Gelet op het bovenstaande concludeert de rechtbank dat verweerder zich in redelijkheid op het standpunt heeft kunnen stellen dat de verklaring van eiseressen geen additionele waarde bevatten ten opzichte van het schriftelijke bewijs en de overige mondelinge verklaringen, zodat verweerder op goede gronden een boeteverlagende omstandigheid in de zin van de Boetecode niet aanwezig heeft geacht.
Voor zover eiseressen met het verwijzen naar de zaak Dakrenovaties Emmtec een beroep hebben willen doen op het gelijkheidsbeginsel, kan dat beroep naar het oordeel van de rechtbank niet slagen. De rechtbank overweegt dat die zaak niet gelijk is aan onderhavige zaak. In de zaak Dakrenovaties Emmtec was sprake van een verklaring van een betrokken onderneming die op dat moment, gelet op de stand van het onderzoek, van belangrijke additionele waarde was en het vaststellen van de inbreuk door verweerder daadwerkelijk gemakkelijker heeft gemaakt. Verweerder heeft zich op goede gronden op het standpunt gesteld dat een dergelijke waarde bij de verklaringen van eiseressen ontbreekt.
Gelet op het bovenstaande komt de rechtbank tot de conclusie dat de bestreden besluiten in rechte stand kunnen houden. Het beroep van eiseressen is ongegrond.
Voor een veroordeling in de proceskosten ziet de rechtbank geen aanleiding.
3 Beslissing
De rechtbank,
recht doende:
verklaart het beroep ongegrond.
Aldus gedaan door mr. J.H. de Wildt, voorzitter, en mr. A. Verweij en mr. Y.E. de Muynck, leden, in tegenwoordigheid van mr. I. Geerink-van Loon, griffier.
De griffier: De voorzitter:
Uitgesproken in het openbaar op 6 mei 2010.

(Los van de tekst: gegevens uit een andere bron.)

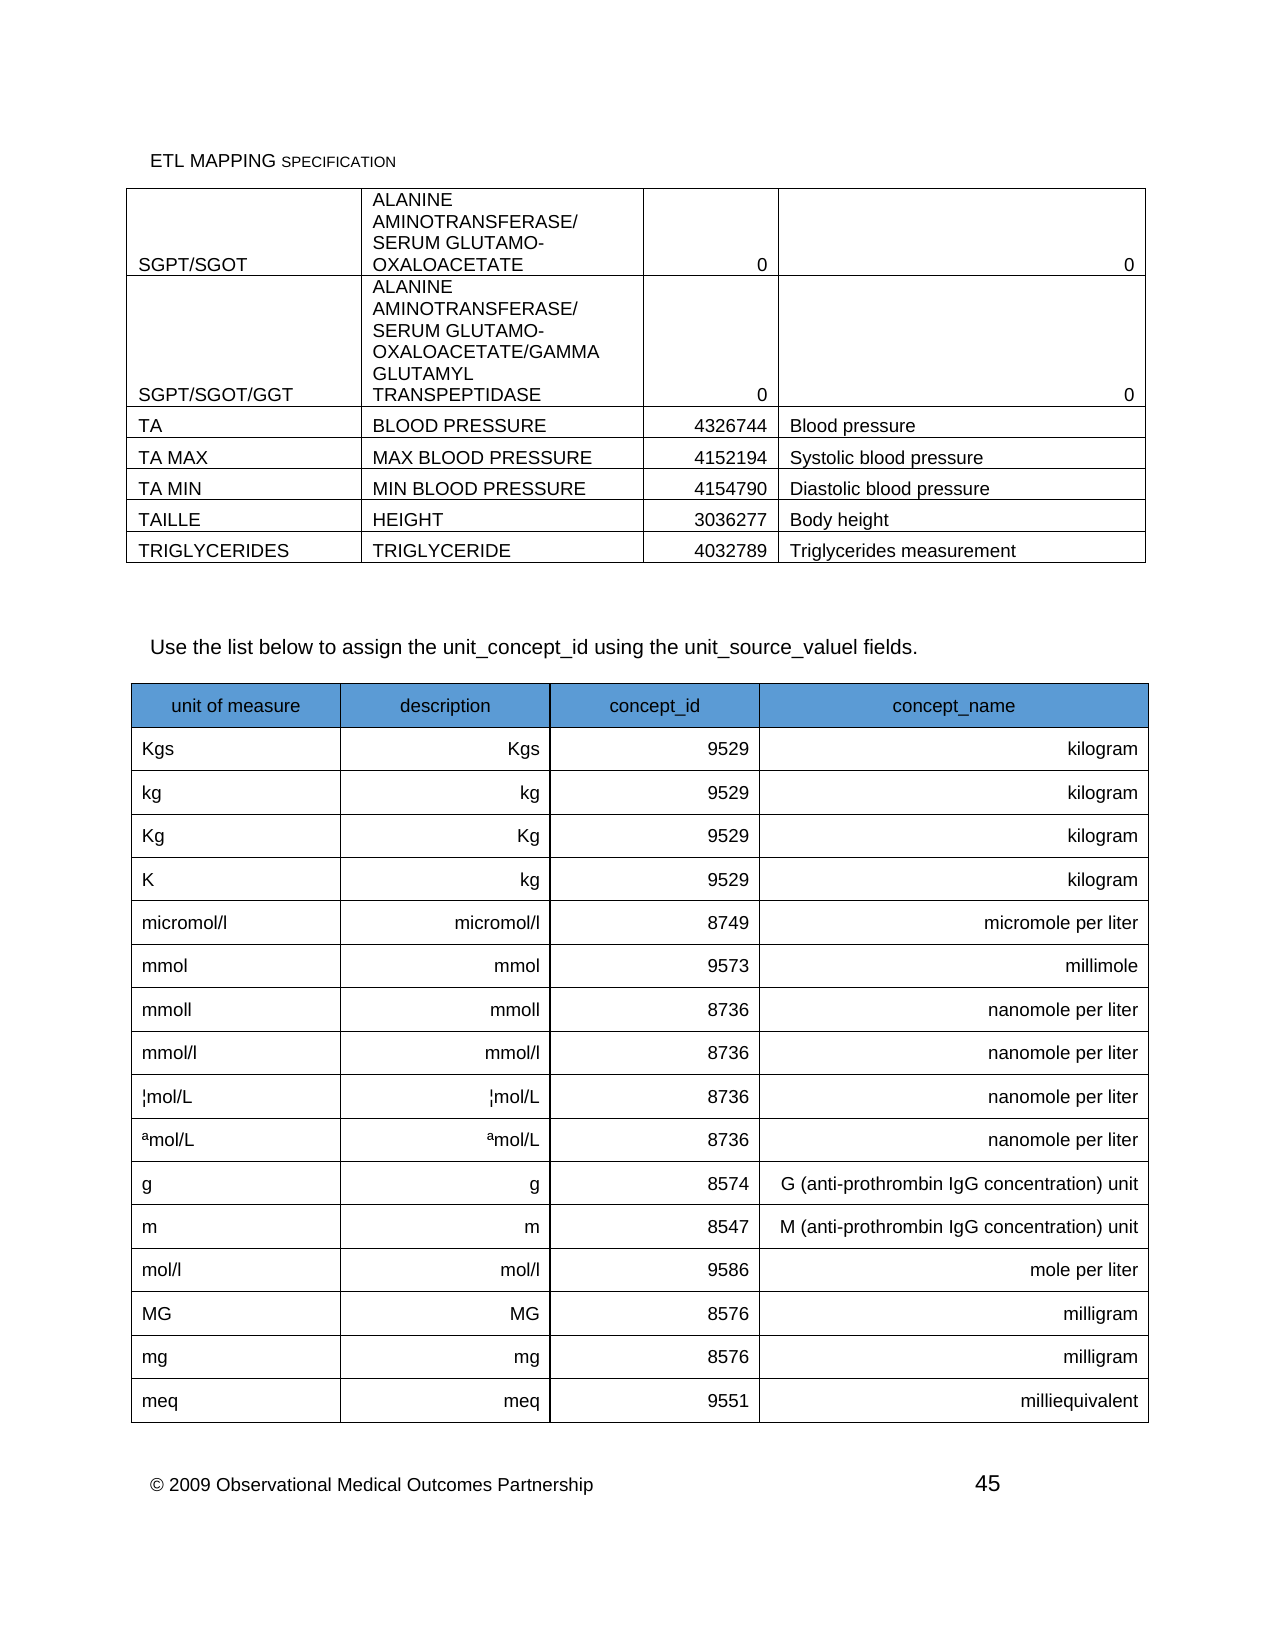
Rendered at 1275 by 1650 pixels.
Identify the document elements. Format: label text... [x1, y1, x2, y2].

Een belanghebbende - onder wie in elk geval eiseressen worden begrepen - en verweerder kunnen tegen deze uitspraak hoger beroep instellen bij het College van Beroep voor het bedrijfsleven, Postbus 20021, 2500 EA 's-Gravenhage. De termijn voor het indienen van het beroepschrift is zes weken en vangt aan met ingang van de dag na die waarop het afschrift van deze uitspraak is verzonden.